» **WRITTEN INSTRUCTION**
Extend the QEP batch-prediction plotting code below, starting right after its final line.

In the cell below, we make predictions in batch mode for the four functions and plot the QEP fit for each one.
[6]:
# Set into eval mode
model.eval()
likelihood.eval()
# Initialize plots
f, ((y1_ax, y2_ax), (y3_ax, y4_ax)) = plt.subplots(2, 2, figsize=(8, 8))
# Test points every 0.02 in [0,1]
# Make predictions
with torch.no_grad():
test_x = torch.linspace(0, 1, 51).view(1, -1, 1).repeat(4, 1, 1)
observed_pred = likelihood(model(test_x))
# Get mean
mean = observed_pred.mean
# Get lower and upper confidence bounds
lower, upper = observed_pred.confidence_region()
# Plot training data as black stars
y1_ax.plot(train_x[0].detach().numpy(), train_y[0].detach().numpy(), 'k*')
# Predictive mean as blue line
y1_ax.plot(test_x[0].squeeze().numpy(), mean[0, :].numpy(), 'b')
# Shade in confidence
y1_ax.fill_between(test_x[0].squeeze().numpy(), lower[0, :].numpy(), upper[0, :].numpy(), alpha=0.5)
y1_ax.set_ylim([-3, 3])
y1_ax.legend(['Observed Data', 'Mean', 'Confidence'])
y1_ax.set_title('Observed Values (Likelihood)')
y2_ax.plot(train_x[1].detach().numpy(), train_y[1].detach().numpy(), 'k*')

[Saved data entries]
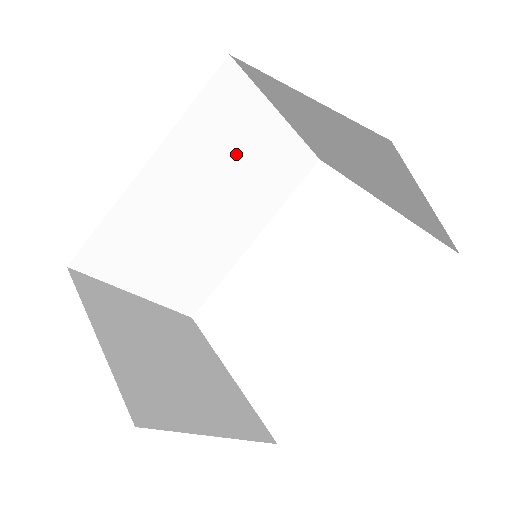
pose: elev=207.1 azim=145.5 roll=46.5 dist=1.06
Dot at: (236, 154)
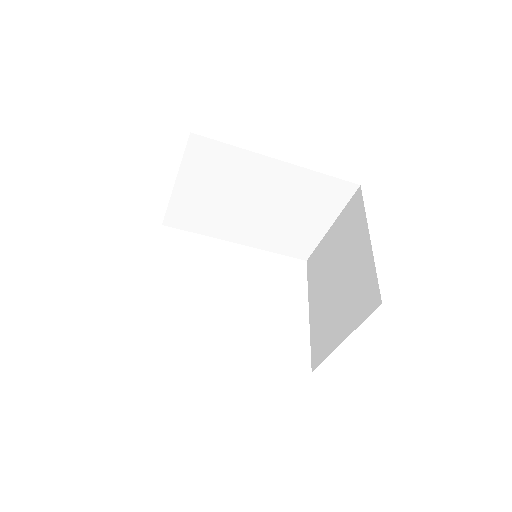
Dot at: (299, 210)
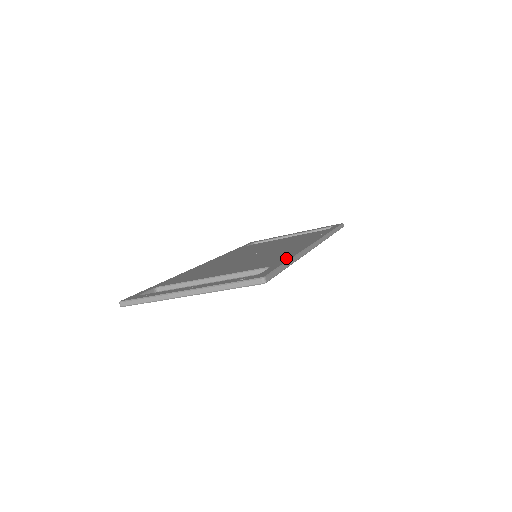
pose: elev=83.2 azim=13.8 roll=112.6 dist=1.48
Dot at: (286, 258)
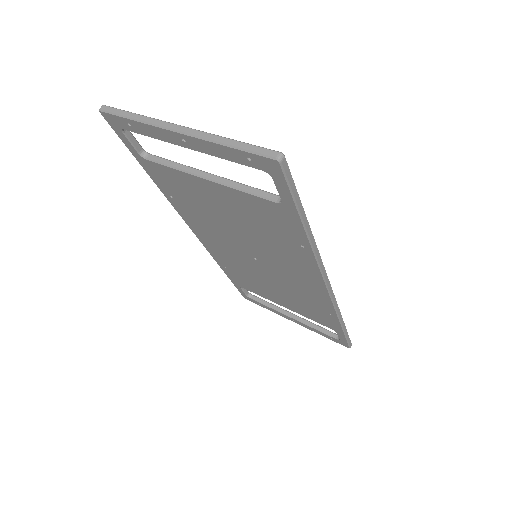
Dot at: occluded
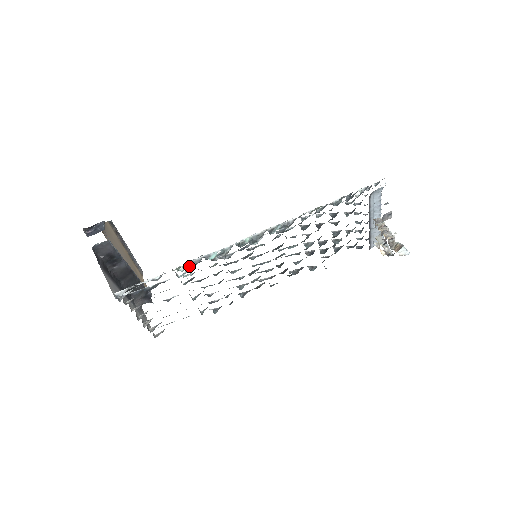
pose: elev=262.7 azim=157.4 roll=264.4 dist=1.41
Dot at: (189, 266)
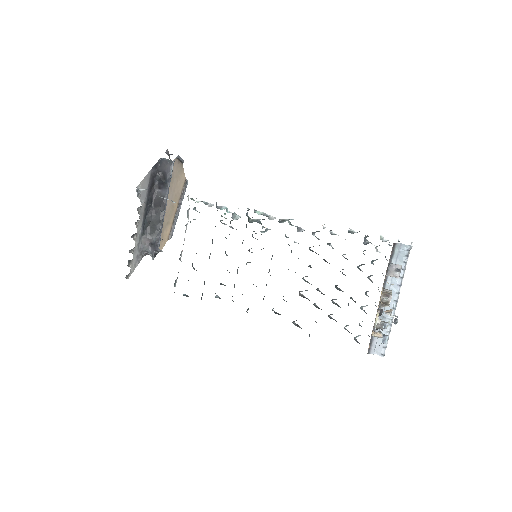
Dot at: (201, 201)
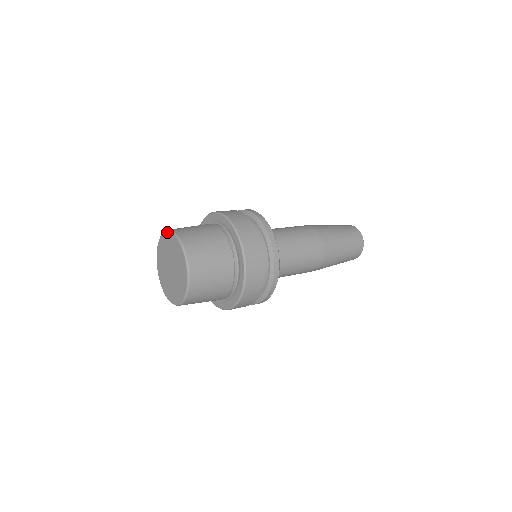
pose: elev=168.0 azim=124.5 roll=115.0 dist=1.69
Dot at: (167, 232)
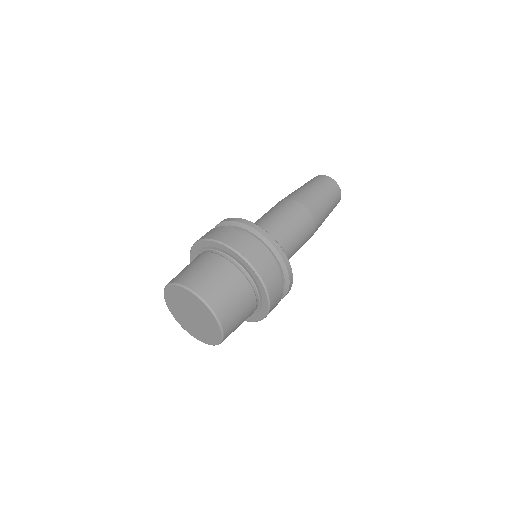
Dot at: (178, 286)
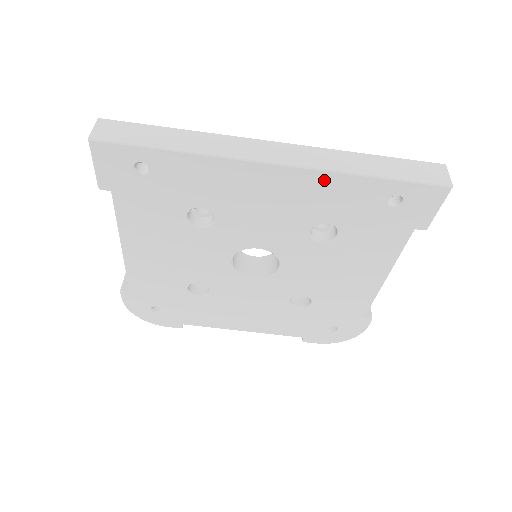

--

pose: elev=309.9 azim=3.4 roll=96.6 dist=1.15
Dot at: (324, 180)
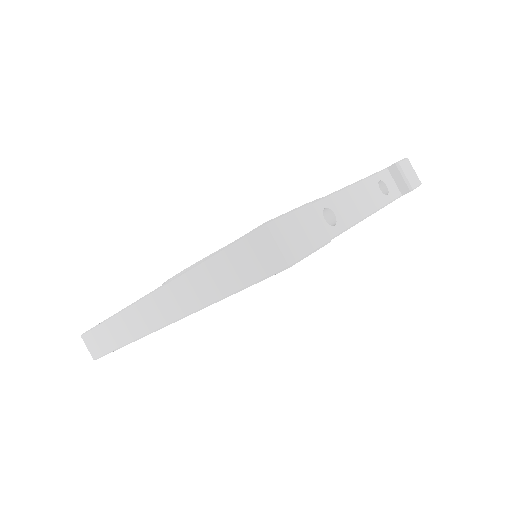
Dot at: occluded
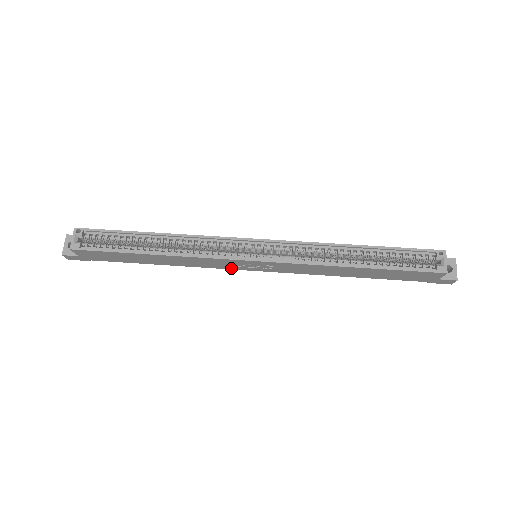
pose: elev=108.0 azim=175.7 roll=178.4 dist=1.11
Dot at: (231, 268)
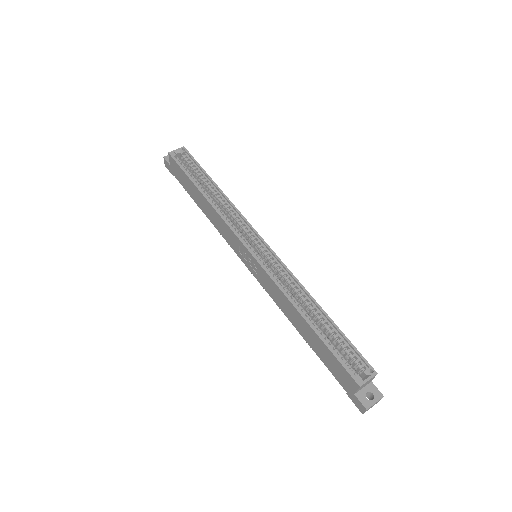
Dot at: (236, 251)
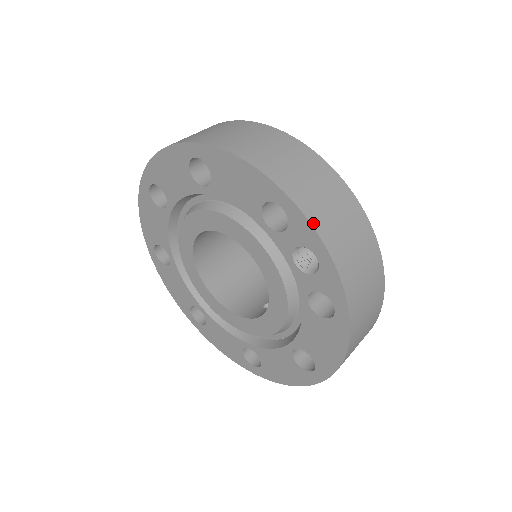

» **ANSWER TO THIS TASK**
y2_ax.plot(test_x[1].squeeze().numpy(), mean[1, :].numpy(), 'b')
y2_ax.fill_between(test_x[1].squeeze().numpy(), lower[1, :].numpy(), upper[1, :].numpy(), alpha=0.5)
y2_ax.set_ylim([-3, 3])
y2_ax.legend(['Observed Data', 'Mean', 'Confidence'])
y2_ax.set_title('Observed Values (Likelihood)')
y3_ax.plot(train_x[2].detach().numpy(), train_y[2].detach().numpy(), 'k*')
y3_ax.plot(test_x[2].squeeze().numpy(), mean[2, :].numpy(), 'b')
y3_ax.fill_between(test_x[2].squeeze().numpy(), lower[2, :].numpy(), upper[2, :].numpy(), alpha=0.5)
y3_ax.set_ylim([-3, 3])
y3_ax.legend(['Observed Data', 'Mean', 'Confidence'])
y3_ax.set_title('Observed Values (Likelihood)')
y4_ax.plot(train_x[3].detach().numpy(), train_y[3].detach().numpy(), 'k*')
y4_ax.plot(test_x[3].squeeze().numpy(), mean[3, :].numpy(), 'b')
y4_ax.fill_between(test_x[3].squeeze().numpy(), lower[3, :].numpy(), upper[3, :].numpy(), alpha=0.5)
y4_ax.set_ylim([-3, 3])
y4_ax.legend(['Observed Data', 'Mean', 'Confidence'])
y4_ax.set_title('Observed Values (Likelihood)')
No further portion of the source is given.